To expand on the benefits of the as-a-service model, BASE supported TransMilenio – the Bus Rapid Transit (BRT) network that forms the backbone of Bogota’s public transportation system – with designing a framework and financial instrument in 2019 to facilitate a shift to e-mobility services. Given the high initial expenses of purchasing electric buses, bus operators required new means to acquire sufficient financing to shift to clean mobility. In the case of diesel buses, banks and manufacturers readily offer financing by accepting the purchased bus as collateral. However, the lack of a mature secondary market for electric buses deterred banks from extending similar loans to operators seeking to make the switch.

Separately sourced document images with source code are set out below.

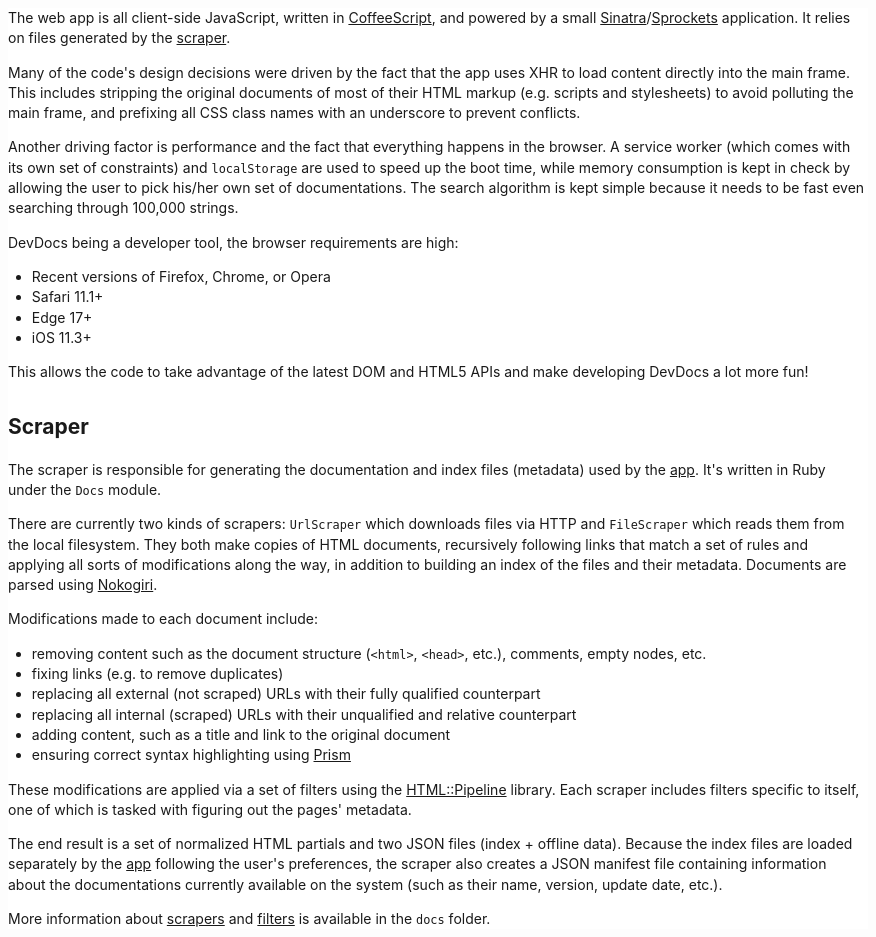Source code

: The web app is all client-side JavaScript, written in [CoffeeScript](http://coffeescript.org), and powered by a small [Sinatra](http://www.sinatrarb.com)/[Sprockets](https://github.com/rails/sprockets) application. It relies on files generated by the [scraper](#scraper).

Many of the code's design decisions were driven by the fact that the app uses XHR to load content directly into the main frame. This includes stripping the original documents of most of their HTML markup (e.g. scripts and stylesheets) to avoid polluting the main frame, and prefixing all CSS class names with an underscore to prevent conflicts.

Another driving factor is performance and the fact that everything happens in the browser. A service worker (which comes with its own set of constraints) and `localStorage` are used to speed up the boot time, while memory consumption is kept in check by allowing the user to pick his/her own set of documentations. The search algorithm is kept simple because it needs to be fast even searching through 100,000 strings.

DevDocs being a developer tool, the browser requirements are high:

* Recent versions of Firefox, Chrome, or Opera
* Safari 11.1+
* Edge 17+
* iOS 11.3+

This allows the code to take advantage of the latest DOM and HTML5 APIs and make developing DevDocs a lot more fun!

## Scraper

The scraper is responsible for generating the documentation and index files (metadata) used by the [app](#app). It's written in Ruby under the `Docs` module.

There are currently two kinds of scrapers: `UrlScraper` which downloads files via HTTP and `FileScraper` which reads them from the local filesystem. They both make copies of HTML documents, recursively following links that match a set of rules and applying all sorts of modifications along the way, in addition to building an index of the files and their metadata. Documents are parsed using [Nokogiri](http://nokogiri.org).

Modifications made to each document include:

* removing content such as the document structure (`<html>`, `<head>`, etc.), comments, empty nodes, etc.
* fixing links (e.g. to remove duplicates)
* replacing all external (not scraped) URLs with their fully qualified counterpart
* replacing all internal (scraped) URLs with their unqualified and relative counterpart
* adding content, such as a title and link to the original document
* ensuring correct syntax highlighting using [Prism](http://prismjs.com/)

These modifications are applied via a set of filters using the [HTML::Pipeline](https://github.com/jch/html-pipeline) library. Each scraper includes filters specific to itself, one of which is tasked with figuring out the pages' metadata.

The end result is a set of normalized HTML partials and two JSON files (index + offline data). Because the index files are loaded separately by the [app](#app) following the user's preferences, the scraper also creates a JSON manifest file containing information about the documentations currently available on the system (such as their name, version, update date, etc.).

More information about [scrapers](./docs/scraper-reference.md) and [filters](./docs/filter-reference.md) is available in the `docs` folder.
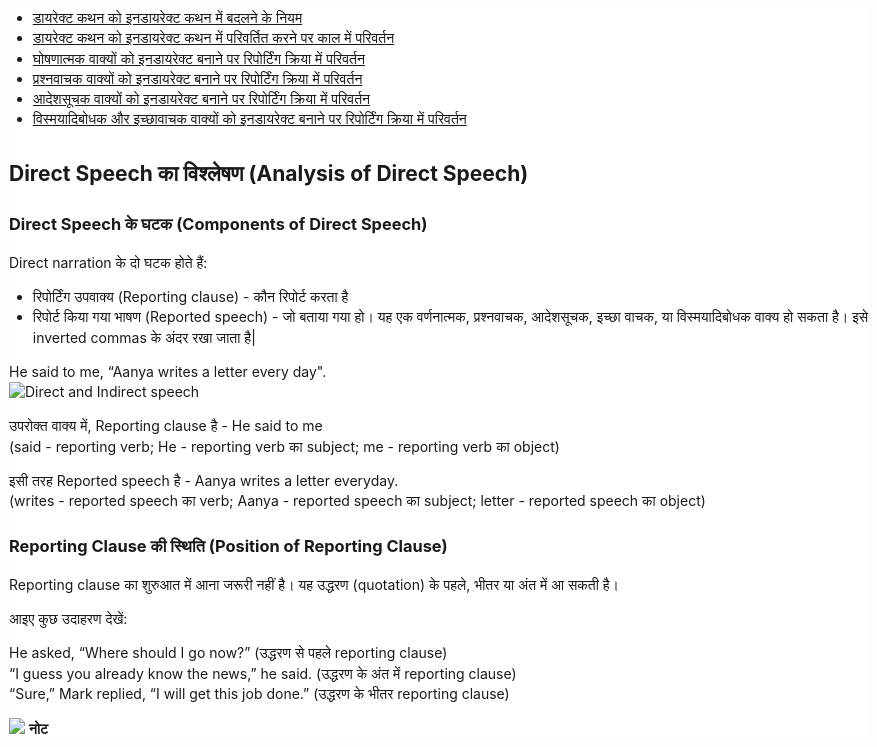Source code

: * <a href="../changing-direct-speech-into-indirect-speech-in-english" title="Narration" class="mak-link">डायरेक्ट कथन को इनडायरेक्ट कथन में बदलने के नियम</a> 
* <a href="../changes-in-tenses-when-converting-into-indirect-speech" title="Narration" class="mak-link">डायरेक्ट कथन को इनडायरेक्ट कथन में परिवर्तित करने पर काल में परिवर्तन</a> 
* <a href="../changes-in-reporting-verb-in-case-of-declarative-sentences-when-converting-into-indirect-speech" title="Narration" class="mak-link">घोषणात्मक वाक्यों को इनडायरेक्ट बनाने पर रिपोर्टिंग क्रिया में परिवर्तन</a> 
* <a href="../changes-in-reporting-verb-in-case-of-interrogative-sentence-when-converting-into-indirect-speech" title="Narration" class="mak-link">प्रश्नवाचक वाक्यों को इनडायरेक्ट बनाने पर रिपोर्टिंग क्रिया में परिवर्तन</a> 
* <a href="../changes-in-reporting-verb-in-case-of-imperative-sentence-when-converting-into-indirect-speech" title="Narration" class="mak-link">आदेशसूचक वाक्यों को इनडायरेक्ट बनाने पर रिपोर्टिंग क्रिया में परिवर्तन</a> 
* <a href="../changes-in-reporting-verb-in-case-of-exclamatory-and-optative-sentences-when-converting-into-indirect-speech" title="Narration" class="mak-link">विस्मयादिबोधक और इच्छावाचक वाक्यों को इनडायरेक्ट बनाने पर रिपोर्टिंग क्रिया में परिवर्तन</a> 
</div>

## Direct Speech का विश्लेषण (Analysis of Direct Speech)

### Direct Speech के घटक (Components of Direct Speech)

Direct narration के दो घटक होते हैं:

* रिपोर्टिंग उपवाक्य (Reporting clause) - कौन रिपोर्ट करता है
* रिपोर्ट किया गया भाषण (Reported speech) - जो बताया गया हो। यह एक वर्णनात्मक, प्रश्नवाचक, आदेशसूचक, इच्छा वाचक, या विस्मयादिबोधक वाक्य हो सकता है। इसे inverted commas के अंदर रखा जाता है| 

He said to me, “Aanya writes a letter every day". <br>
<img src="../../../images/english/narration/narration-1.png" alt="Direct and Indirect speech" style="width:99%;height:99%;">

उपरोक्त वाक्य में, Reporting clause है - He said to me <br>
(said - reporting verb; He - reporting verb का subject; me - reporting verb का object)

इसी तरह Reported speech है - Aanya writes a letter everyday. <br>
(writes - reported speech का verb; Aanya - reported speech का subject; letter - reported speech का object)

### Reporting Clause की स्थिति (Position of Reporting Clause)

Reporting clause का शुरुआत में आना जरूरी नहीं है। यह उद्धरण (quotation) के पहले, भीतर या अंत में आ सकती है।

आइए कुछ उदाहरण देखें:

He asked, “Where should I go now?” (उद्धरण से पहले reporting clause) <br>
“I guess you already know the news,” he said. (उद्धरण के अंत में reporting clause) <br>
“Sure,” Mark replied, “I will get this job done.” (उद्धरण के भीतर reporting clause)	

<div class="toc-mak">
  <img src="../../../images/pencil.png">
  <b>नोट</b><br>
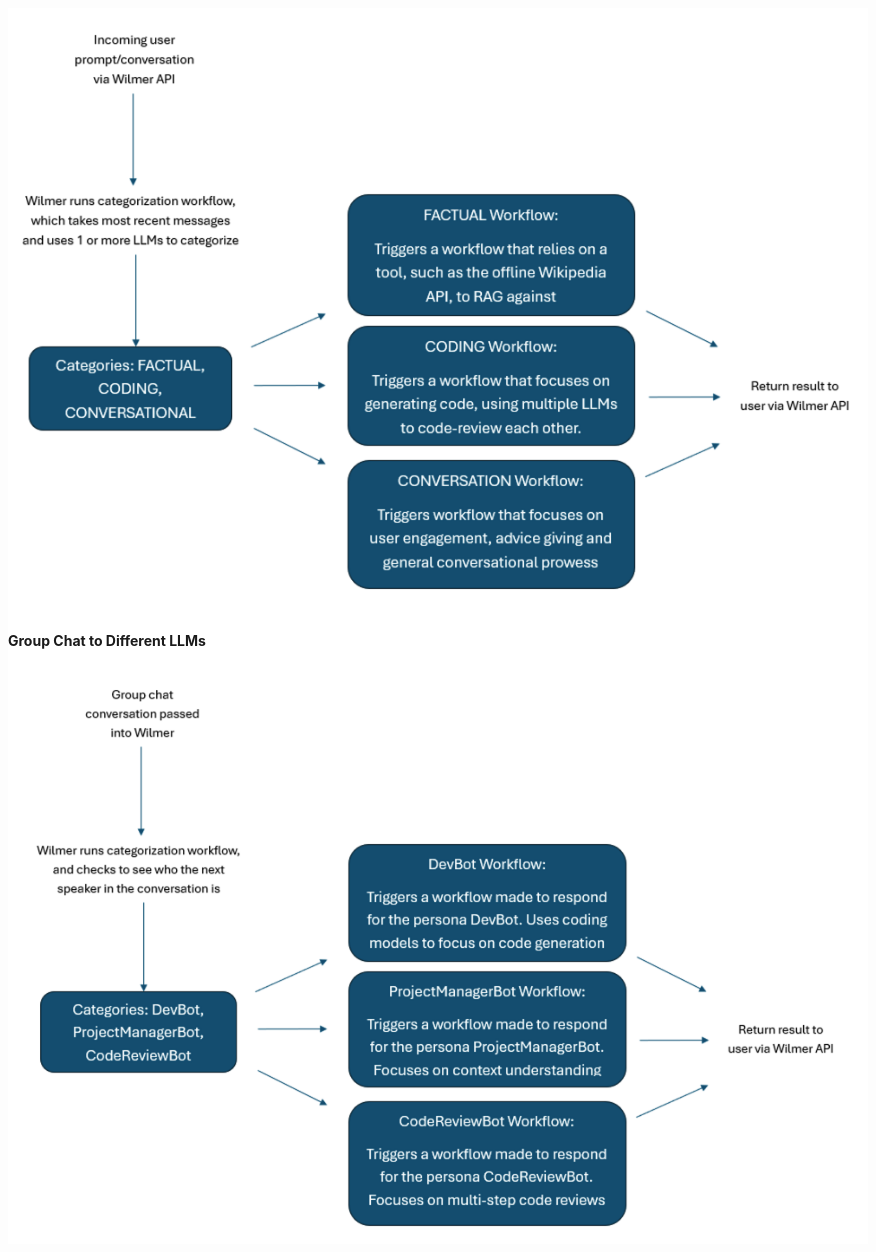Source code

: ![Prompt Routing Example](Docs/Examples/Images/Wilmer-Categorization-Workflow-Example.png)

#### Group Chat to Different LLMs

![Groupchat to Different LLMs](Docs/Examples/Images/Wilmer-Groupchat-Workflow-Example.png)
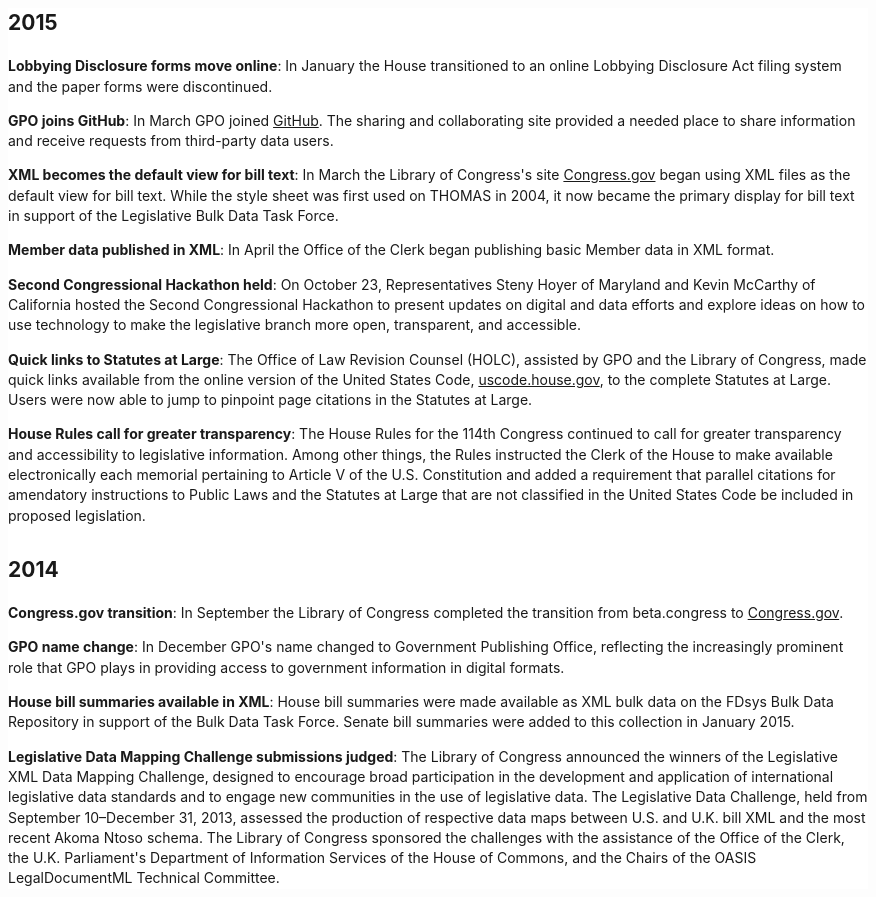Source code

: ## 2015

**Lobbying Disclosure forms move online**: In January the House transitioned to an online Lobbying Disclosure Act filing system and the paper forms were discontinued.

**GPO joins GitHub**: In March GPO joined [GitHub](https://usgpo.github.io/innovation/). The sharing and collaborating site provided a needed place to share information and receive requests from third-party data users.

**XML becomes the default view for bill text**: In March the Library of Congress's site [Congress.gov](https://www.congress.gov/) began using XML files as the default view for bill text. While the style sheet was first used on THOMAS in 2004, it now became the primary display for bill text in support of the Legislative Bulk Data Task Force.

**Member data published in XML**: In April the Office of the Clerk began publishing basic Member data in XML format.

**Second Congressional Hackathon held**: On October 23, Representatives Steny Hoyer of Maryland and Kevin McCarthy of California hosted the Second Congressional Hackathon to present updates on digital and data efforts and explore ideas on how to use technology to make the legislative branch more open, transparent, and accessible.

**Quick links to Statutes at Large**: The Office of Law Revision Counsel (HOLC), assisted by GPO and the Library of Congress, made quick links available from the online version of the United States Code, [uscode.house.gov](https://uscode.house.gov/), to the complete Statutes at Large. Users were now able to jump to pinpoint page citations in the Statutes at Large.

**House Rules call for greater transparency**: The House Rules for the 114th Congress continued to call for greater transparency and accessibility to legislative information. Among other things, the Rules instructed the Clerk of the House to make available electronically each memorial pertaining to Article V of the U.S. Constitution and added a requirement that parallel citations for amendatory instructions to Public Laws and the Statutes at Large that are not classified in the United States Code be included in proposed legislation.

## 2014

**Congress.gov transition**: In September the Library of Congress completed the transition from beta.congress to [Congress.gov](https://www.congress.gov/).

**GPO name change**: In December GPO's name changed to Government Publishing Office, reflecting the increasingly prominent role that GPO plays in providing access to government information in digital formats.

**House bill summaries available in XML**: House bill summaries were made available as XML bulk data on the FDsys Bulk Data Repository in support of the Bulk Data Task Force. Senate bill summaries were added to this collection in January 2015.

**Legislative Data Mapping Challenge submissions judged**: The Library of Congress announced the winners of the Legislative XML Data Mapping Challenge, designed to encourage broad participation in the development and application of international legislative data standards and to engage new communities in the use of legislative data. The Legislative Data Challenge, held from September 10–December 31, 2013, assessed the production of respective data maps between U.S. and U.K. bill XML and the most recent Akoma Ntoso schema. The Library of Congress sponsored the challenges with the assistance of the Office of the Clerk, the U.K. Parliament's Department of Information Services of the House of Commons, and the Chairs of the OASIS LegalDocumentML Technical Committee.
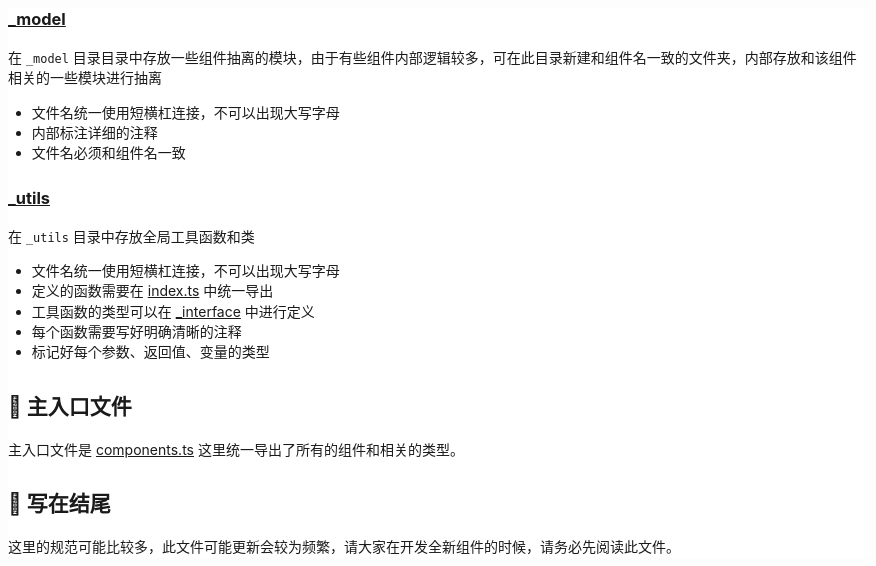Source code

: ### [\_model](https://github.com/FightingDesign/fighting-design/tree/master/packages/fighting-design/_model)

在 `_model` 目录目录中存放一些组件抽离的模块，由于有些组件内部逻辑较多，可在此目录新建和组件名一致的文件夹，内部存放和该组件相关的一些模块进行抽离

- 文件名统一使用短横杠连接，不可以出现大写字母
- 内部标注详细的注释
- 文件名必须和组件名一致

### [\_utils](https://github.com/FightingDesign/fighting-design/tree/master/packages/fighting-design/_utils)

在 `_utils` 目录中存放全局工具函数和类

- 文件名统一使用短横杠连接，不可以出现大写字母
- 定义的函数需要在 [index.ts](https://github.com/FightingDesign/fighting-design/blob/master/packages/fighting-design/_utils/index.ts) 中统一导出
- 工具函数的类型可以在 [\_interface](https://github.com/FightingDesign/fighting-design/tree/master/packages/fighting-design/_interface) 中进行定义
- 每个函数需要写好明确清晰的注释
- 标记好每个参数、返回值、变量的类型

## 🌳 主入口文件

主入口文件是 [components.ts](https://github.com/FightingDesign/fighting-design/blob/master/packages/fighting-design/components.ts) 这里统一导出了所有的组件和相关的类型。

## 🌺 写在结尾

这里的规范可能比较多，此文件可能更新会较为频繁，请大家在开发全新组件的时候，请务必先阅读此文件。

As a solution, BASE and its partners crafted a novel cost structure under the bus as a service model to disentangle capital and operational risks. TransMilenio (the state-led transport management company) now signs two separate contracts for the operation and the provision of the e-fleet. Consequently, bus operators receive the electric buses with the understanding that they will only bear the operational costs, such as maintenance, repair, charging, parking, among other things. The fees collected from users and other sources of funding allocated to the system pay for the fleet’s provision and its independent operation. At the same time, TransMilenio enters a futures contract with the electric bus providers, backed by the city’s income, to cover costs when passenger demand fluctuates. Thereby, the primary capital risk is transferred to the state.
As a layer of safety, a well-structured stability fund was established to guarantee the transport system income with relatively little risk to the concessionaires. These measures unlocked other financial products, like securitisation, that played a critical part in helping Bogota gain access to nearly 1,500 electric buses. This model has successfully expedited the uptake of electric buses in Bogota and built a more sustainable transportation sector where social and business values are achieved in harmony. Owing to these efforts, Bogota currently has the largest electric fleet awarded outside of China.
BASE has supported similar initiatives in Peru, Argentina, and Costa Rica for technical, financial, and operational analysis and modelling. This has resulted in better remuneration structures for bus operators to adopt e-mobility, deconcentration of risk arising from demand fluctuations between bus operators and local governments, lower energy tariffs on electric buses, and longer concession contracts for electric vehicles. It has further helped identify transport companies capable of investing in pilot projects in different contexts meant to gather information on and improve e-mobility operations and infrastructure.
Our experience designing baselines to enable the widespread electrification of public transportation in Latin American countries shows that there is no one-size-fits-all strategy. Every market has its unique challenges that need to be addressed independently. Working with local governments in designing guarantee mechanisms backed by alternate sources of finances lies at the core of disincentivising the use of private vehicles and fossil fuels without reducing current and compromised public inflows.